Jeudi 14 octobre, le tribunal administratif de Lille annule deux délibérations ouvrant la voie à la construction de logements et d’une piscine olympique sur les 23 hectares de la friche Saint-Sauveur. Le lendemain, lors du conseil métropolitain, les élus valident une enveloppe de six millions d’euros en faveur de ce projet dans « l’hypothèse d’un déblocage juridique ».

Pour justifier cette avance, Stanislas Dendievel, conseiller métropolitain du groupe Métropole durable et solidaire, a réaffirmé que le caractère d’intérêt général attribué par les délibérations n’avait pas été remis en cause et que le tribunal administratif de Lille les avait annulées pour des questions de procédure, comme nous l’expliquions dans cet article. « Revenons à la réalité. Ce que le tribunal annule, ce n’est pas le projet », a-t-il justifié.
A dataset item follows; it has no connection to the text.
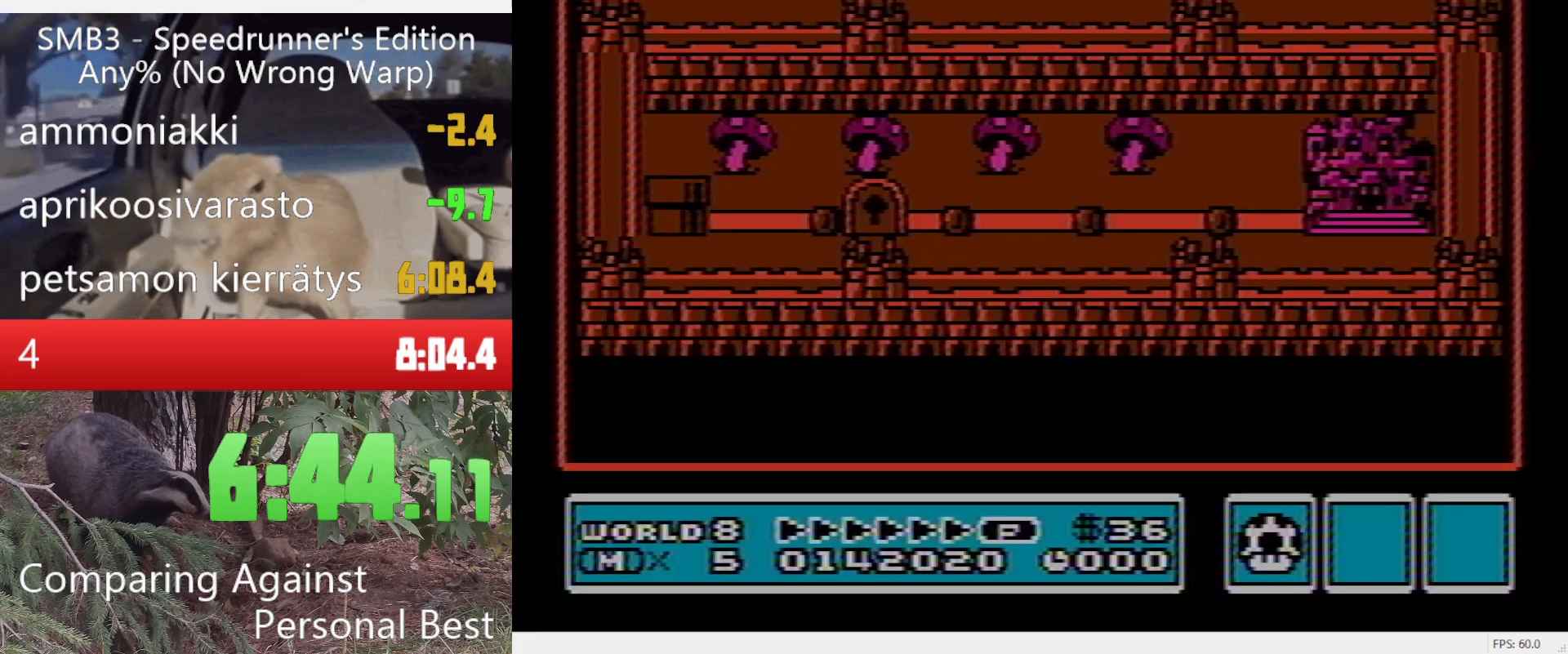
{"buttons": ["DPAD_RIGHT"], "events": []}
Mais cette enveloppe de six millions est loin d’avoir fait l’unanimité. « Comment peut-on accorder une telle avance sans savoir où l’on va ? », s’est étranglé Xavier Bonnet, conseiller métropolitain du groupe d’opposition Métropole écologiste citoyenne et solidaire. La décision du tribunal administratif implique une nouvelle étude d’impact, une nouvelle enquête publique « et peut-être de nouveaux recours », a rappelé l’élu. Avant de conclure : « À l'opposé d'une bonne gestion, cette avance de fonds est une fuite en avant. »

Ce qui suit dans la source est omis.